1560: stained-glass self-representation

In 1560, one hundred years after the University of Basel was founded, no official anniversary celebration took place. However, ten stained-glass windows were donated between 1560 and 1564 for the new library on Rheinsprung Street, giving the university and its faculties an opportunity to showcsase themselves.

An anonymous calendar entry from 1660, the year of the first official university anniversary celebration, noted: “which was not celebrated 100 years earlier.” This suggests that while there was no formal celebration of the university’s centenary in 1560, the donation of stained-glass windows for the new library, called the Brabeuterium, sometimes gave the impression that the University of Basel had organized an anniversary event for its hundredth year. However, there is no evidence or reliable indication that the University of Basel held such a celebration in 1560, which would have made it the first university to do so.

True anniversary celebrations, with their specific and largely ritualized practices, began at German universities only several years later.

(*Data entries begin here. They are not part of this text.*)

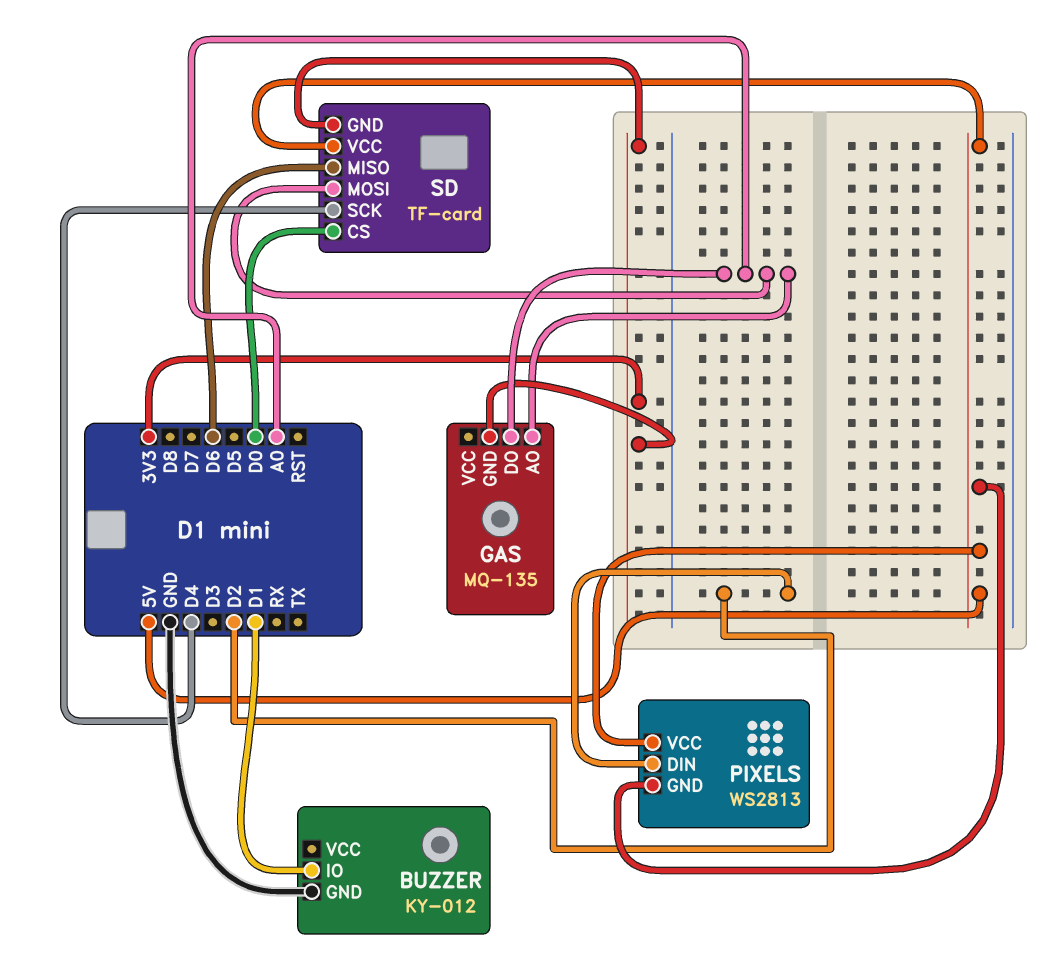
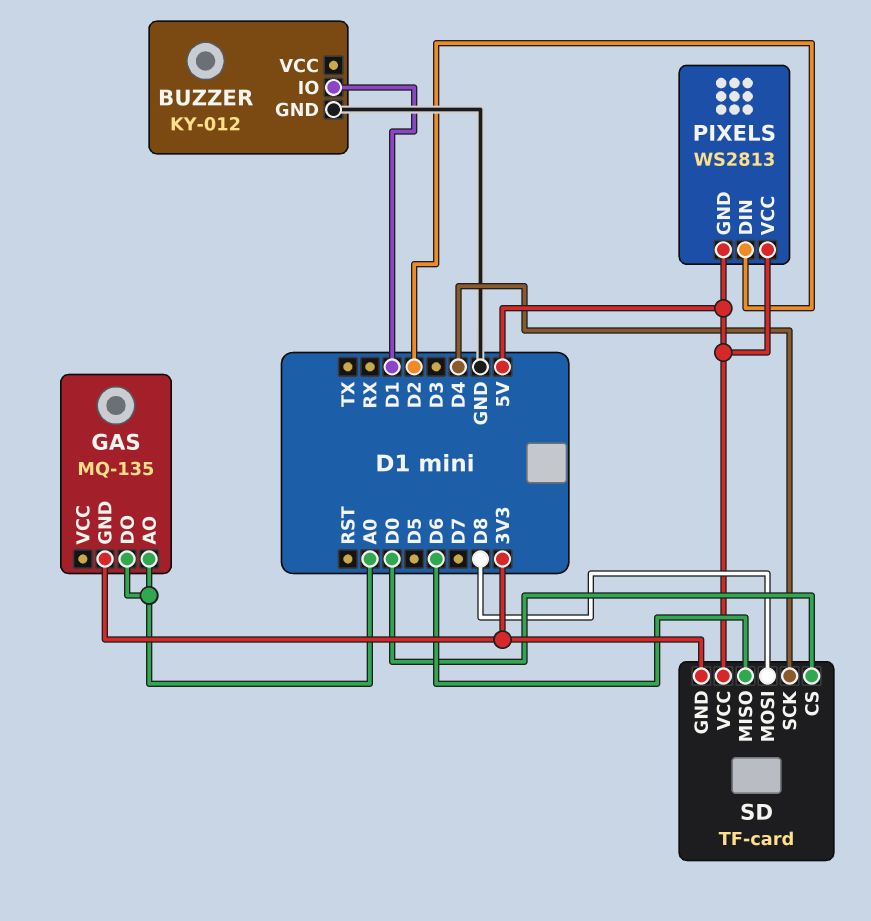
SD pin MOSI: A0 -> D8

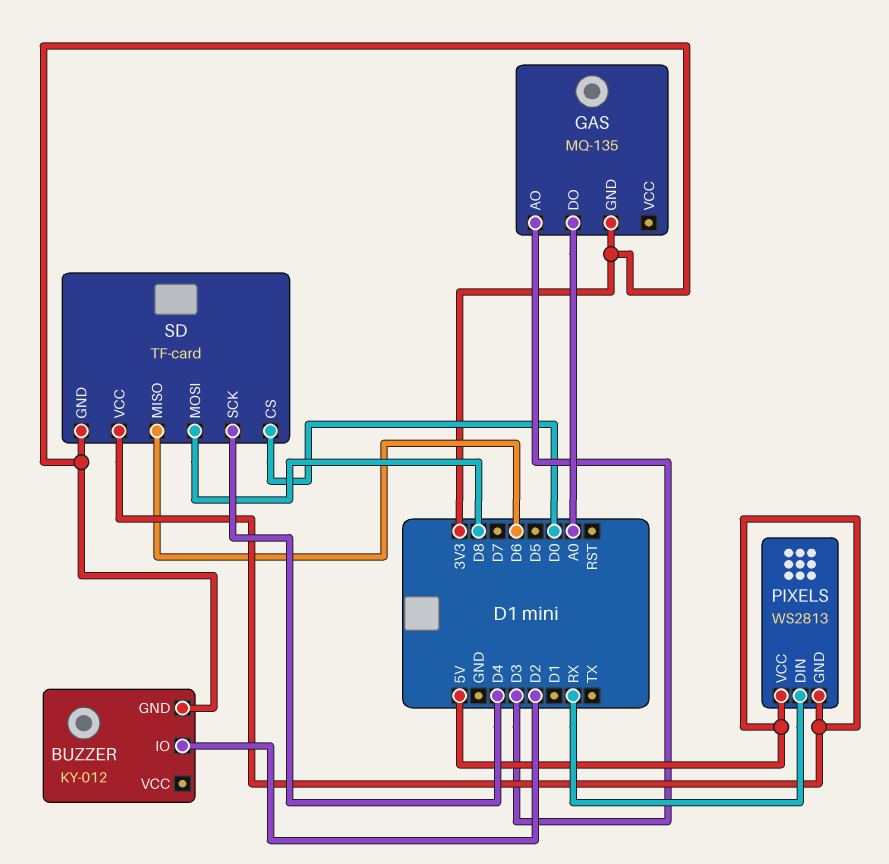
BUZZER pin GND: GND -> 3V3
BUZZER pin IO: D1 -> D2
GAS pin AO: A0 -> D3
PIXELS pin DIN: D2 -> RX

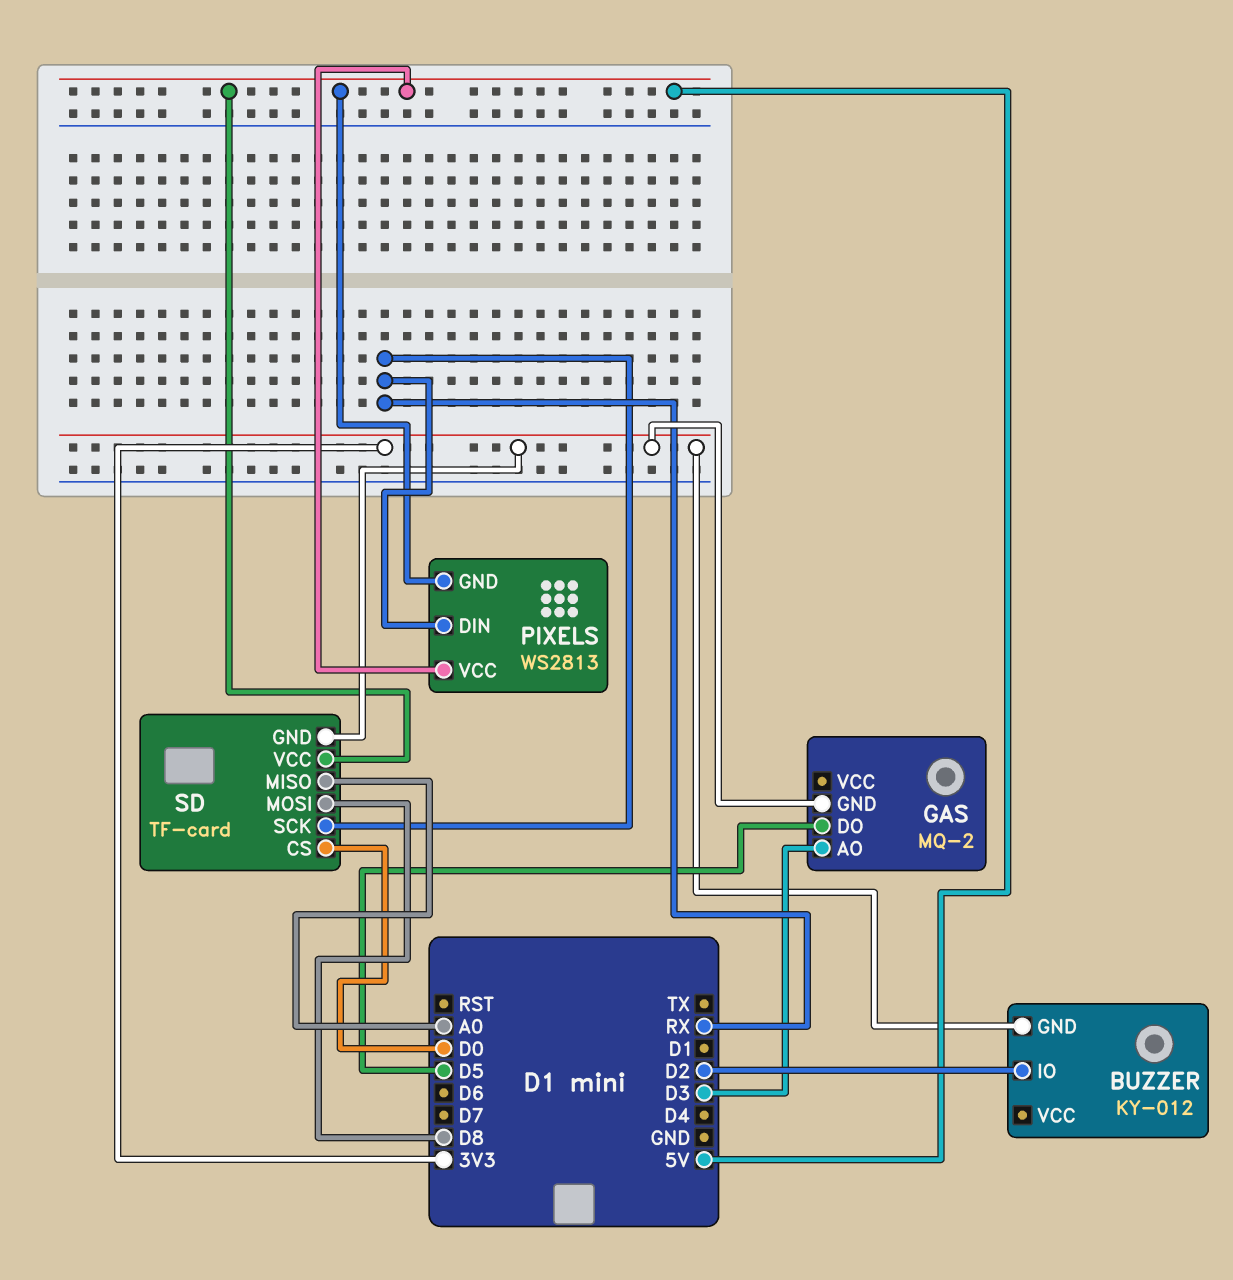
GAS: MQ-135 -> MQ-2
GAS pin DO: A0 -> D5
SD pin MISO: D6 -> A0
SD pin SCK: D4 -> RX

The earliest known university anniversary was in Tübingen in 1578, followed by Heidelberg in 1587, Wittenberg in 1602, and Leipzig in 1609. Basel celebrated its university’s 200th anniversary for the first time in 1660.

The tradition of donating stained-glass windows for self-representation
It was quite customary, by contrast, to donate stained-glass windows for the inauguration of buildings, which served as a form of self-representation. Between 1560 and 1564, the university, its four faculties, three professors, the deputies, and the librarians were each represented by a window in the newly inaugurated Brabeuterium.